* Begin GIVEN PASSAGE *
And once again, I’m ill at ease with my blatantly sexist choice of party members—Cloud, Barret and Red XIII—if for no other reason than I am bending to a system that presupposes their superiority—which is, in fact, a pretty damning argument against me.

Cloud is the protagonist, so he’s obviously a guy and the de facto party leader for (almost) the entire game. I couldn’t swap him out of my core party if I wanted to, but even if I could, I doubt that I would. He’s the only character with a weapon that has three, triple-growth materia slots, where two of those slots are linked. Also, his limit breaks kick ass.

If you don’t know the game, all you need to know about that nonsense is that it’s good.

Cloud’s basically like the Ryu (or Ken) of Midgar.

That analogy did not help my case, did it?

Fuck.

Barret is like Mr. T, except that instead of wearing a hilarious amount of gold he has a minigun for an arm. Which is to say he’s an awesomer version of Mr. T. Practically speaking, the gun gives him range. He takes less damage while dealing just as much. Impractically speaking, it’s totally fucking badass.

Mr. T.

No gold.

Gun arm.

Did I mention that he’s also a single dad with a heart of gold?

He’s that, too.

Plus, he’s a hugely central character. In the initial stages of the game he does more to drive the plot than anyone. Cloud is only willing to play for pay at that point, and Barret’s the one that pays him. Without really diving into the narrative, in a very real sense the game and its heroes never stray from Barret’s original mission to save the planet. They merely adjust the strategy for achieving his goal, admittedly out of necessity.

Barret is a lock.

Red XIII is a dark horse. I’ve never been entirely certain if he’s supposed to be canine or feline. I guess he’s kind of both, making him an enigmatic, wolfpanther™ shaman. Apart from limit breaks that don’t suck, Red doesn’t have any specific tangible advantage over many of the other characters. He relies solely on his superficial coolness to make the cut.

His tail is constantly on fire.

And, as I am about to illustrate, most of the other characters have some pretty glaring flaws, especially the ladies.

I don’t point this out because I’m trying to be a chauvinistic asshole. Honestly, I’m sick of pretending like everything’s cool, and that somewhere along the way the game’s creators didn’t sabotage the female characters.
* End GIVEN PASSAGE *
* Begin RECORDS SHOWN *
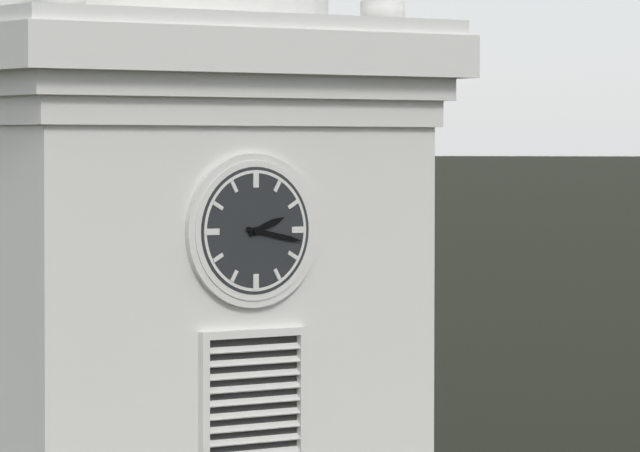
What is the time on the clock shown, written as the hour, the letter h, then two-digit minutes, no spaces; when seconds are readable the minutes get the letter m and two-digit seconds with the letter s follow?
2h17
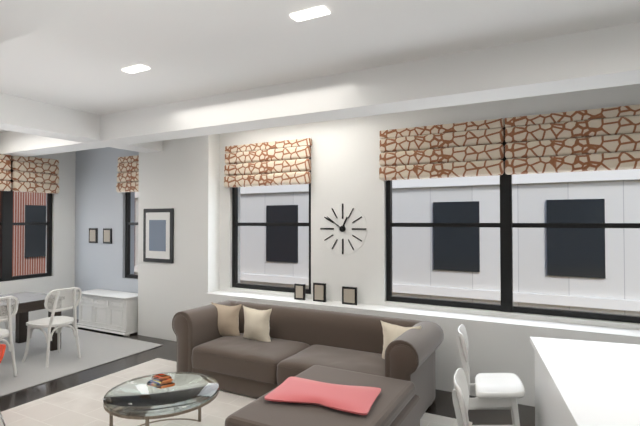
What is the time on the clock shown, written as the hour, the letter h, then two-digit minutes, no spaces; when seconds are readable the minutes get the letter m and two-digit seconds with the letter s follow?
12h51
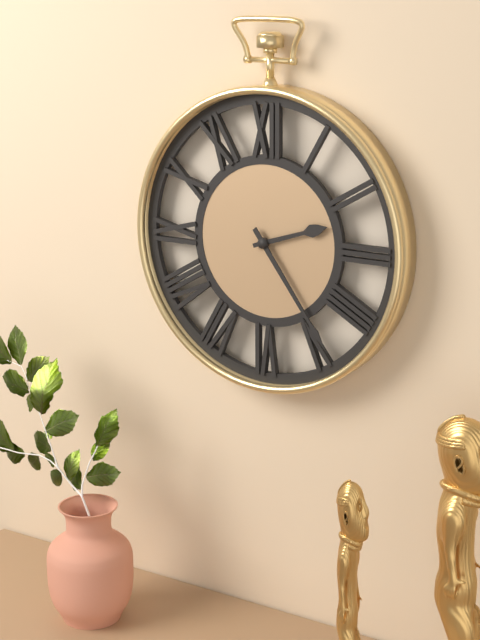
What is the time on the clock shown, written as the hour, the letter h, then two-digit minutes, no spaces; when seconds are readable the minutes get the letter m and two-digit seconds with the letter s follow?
2h24
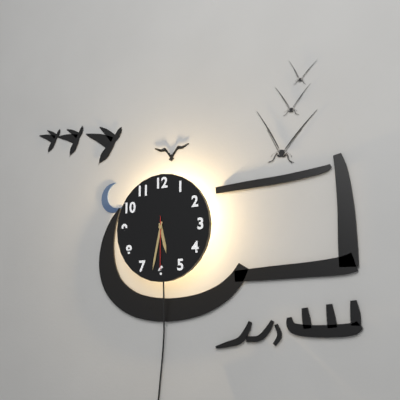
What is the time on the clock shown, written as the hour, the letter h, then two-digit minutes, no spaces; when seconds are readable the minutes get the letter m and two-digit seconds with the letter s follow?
5h32m30s
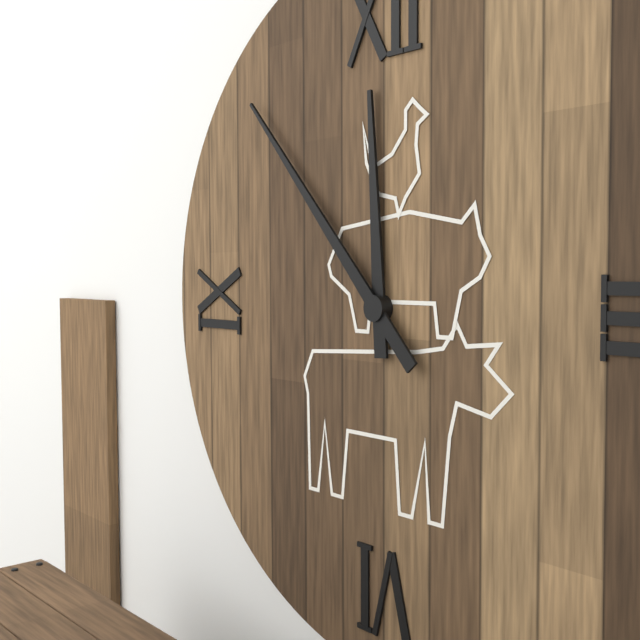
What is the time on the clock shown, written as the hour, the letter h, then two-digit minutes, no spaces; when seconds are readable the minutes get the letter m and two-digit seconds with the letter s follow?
11h53
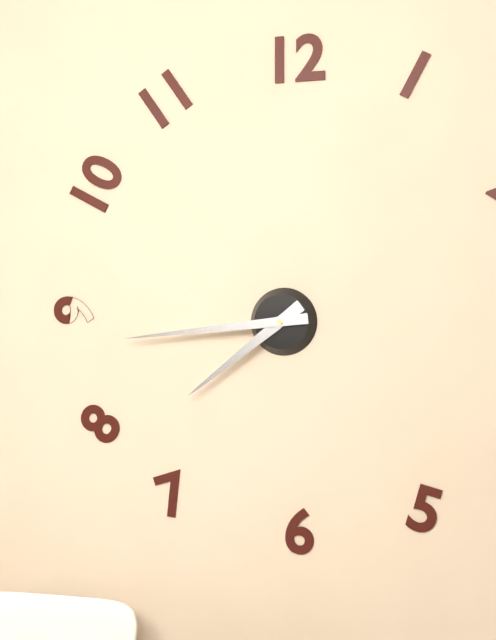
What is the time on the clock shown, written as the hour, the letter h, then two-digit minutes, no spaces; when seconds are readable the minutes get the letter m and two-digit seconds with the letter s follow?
7h44
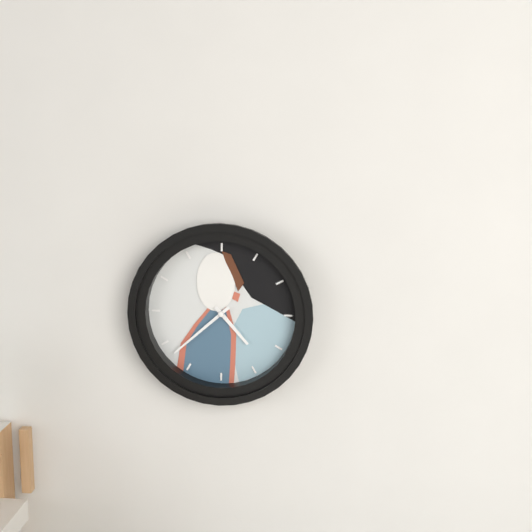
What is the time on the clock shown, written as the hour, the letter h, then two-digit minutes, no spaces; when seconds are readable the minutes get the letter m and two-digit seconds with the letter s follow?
4h38
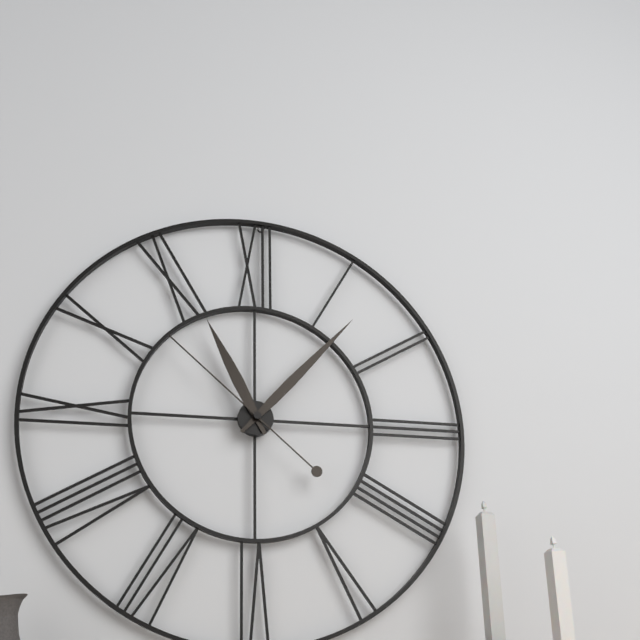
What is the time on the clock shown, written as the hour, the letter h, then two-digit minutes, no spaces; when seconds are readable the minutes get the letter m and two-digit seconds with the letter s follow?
11h07m52s
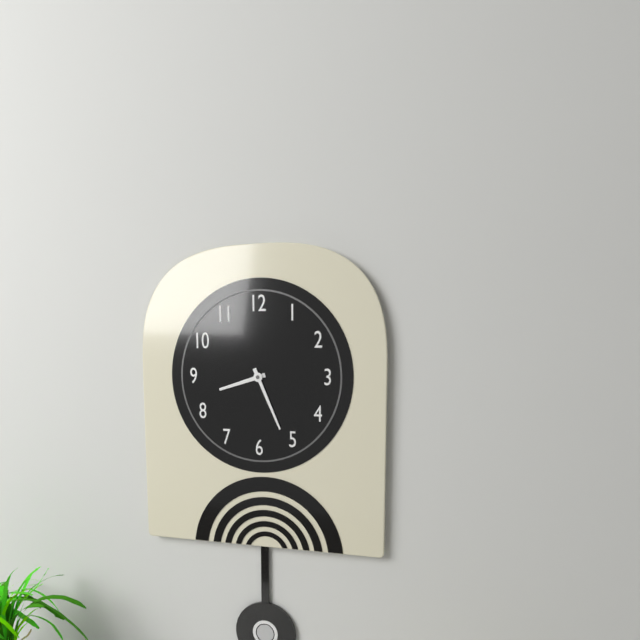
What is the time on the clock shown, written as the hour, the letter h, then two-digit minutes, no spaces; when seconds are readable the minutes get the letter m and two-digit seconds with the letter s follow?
8h26
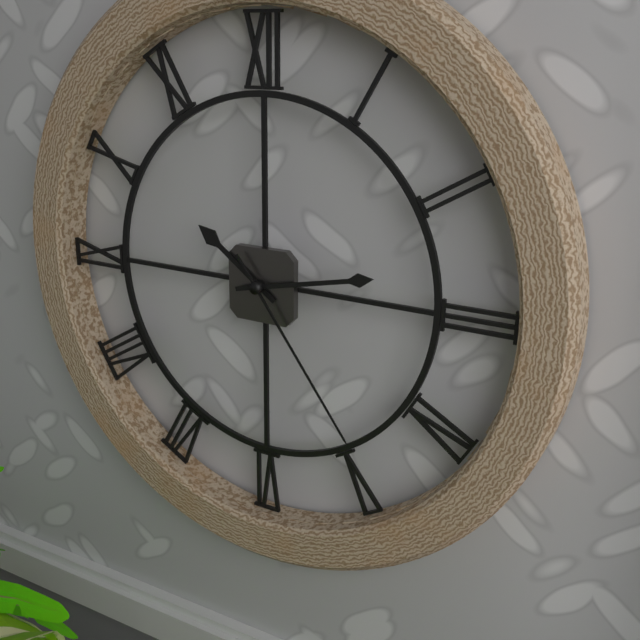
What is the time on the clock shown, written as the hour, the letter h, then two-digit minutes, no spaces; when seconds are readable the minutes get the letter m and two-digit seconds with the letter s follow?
10h13m24s
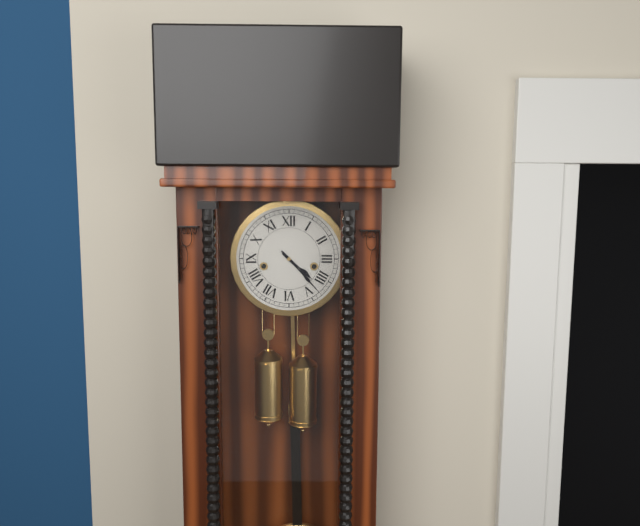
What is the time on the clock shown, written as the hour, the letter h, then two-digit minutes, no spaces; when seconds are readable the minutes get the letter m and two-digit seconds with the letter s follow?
4h23
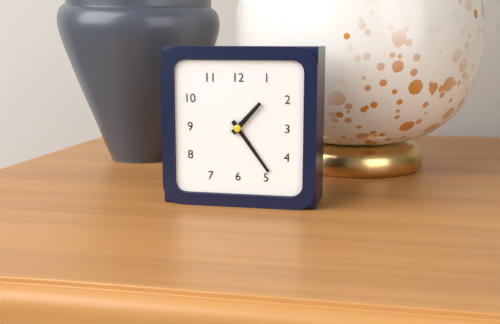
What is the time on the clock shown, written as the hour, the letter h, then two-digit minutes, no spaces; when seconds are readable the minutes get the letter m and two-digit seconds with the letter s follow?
1h24
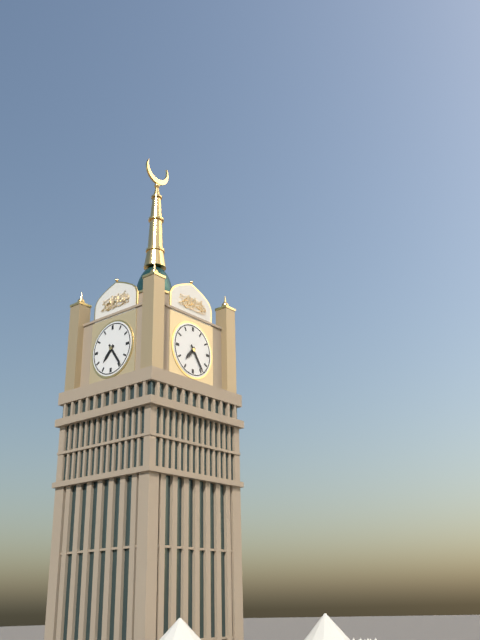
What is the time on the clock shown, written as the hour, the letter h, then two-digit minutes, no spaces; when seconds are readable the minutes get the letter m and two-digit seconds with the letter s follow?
7h24
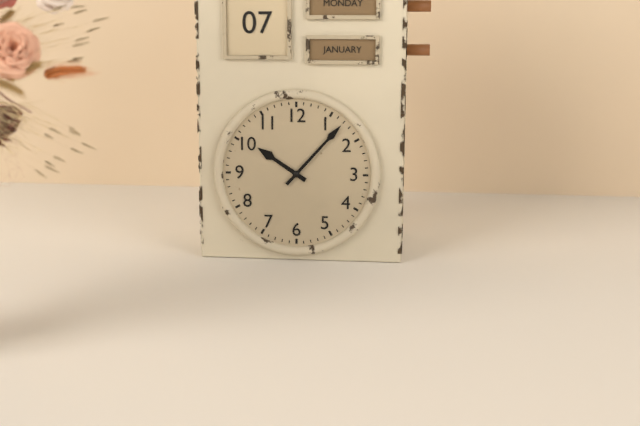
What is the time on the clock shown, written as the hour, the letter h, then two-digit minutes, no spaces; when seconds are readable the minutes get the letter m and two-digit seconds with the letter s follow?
10h07
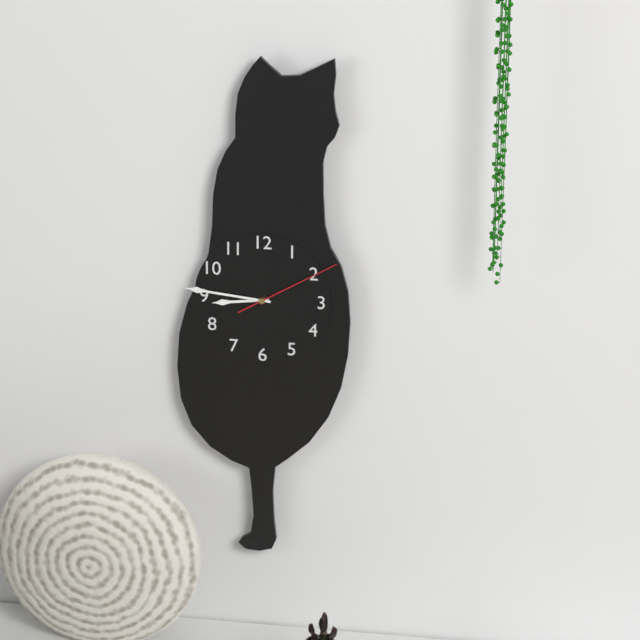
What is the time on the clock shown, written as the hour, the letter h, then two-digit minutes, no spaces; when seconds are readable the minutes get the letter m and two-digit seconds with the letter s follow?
* End RECORDS SHOWN *
REQUEST A => Name the characters that the commentary on party members gives as the writer's chosen party.
REQUEST B => In the commentary on party members, switch "minigun" to "cannon" and write out everything from "Barret is like" down to "totally fucking badass." with that change.
REQUEST C => Resume the commentary on party members from where it stops.

REPLY A => Cloud, Barret, Red XIII

REPLY B =>
Barret is like Mr. T, except that instead of wearing a hilarious amount of gold he has a cannon for an arm. Which is to say he’s an awesomer version of Mr. T. Practically speaking, the gun gives him range. He takes less damage while dealing just as much. Impractically speaking, it’s totally fucking badass.

REPLY C =>
When I began this piece, I planned to argue that I would select Aeris as a permanent member of my core party if it weren’t for, you know, that thing that happens. But this is just me twisting tragedy to my own nefarious ends.

Plainly, Aeris is a terrible choice.

Her physical attacks are almost useless, and maintaining a good stock of items is as strategically effectively as relying on her limit breaks, if not more so.

The fact that the materia system turns any player into a competent healer does not work in her favour. If this were not the case, she would have been invaluable—which would have made the game considerably more interesting, and considerably more difficult.

But such is the case.

From a functional standpoint, Yuffie is fine. But she’s also optional. You can play the entire game without her, and her story is not all that relevant to the main one. She also jacks all your shit, forcing you on a somewhat annoying sidequest to retrieve it.

In her own way, Yuffie is pretty punk rock. And I would much rather have her on my team than Vincent Valentine.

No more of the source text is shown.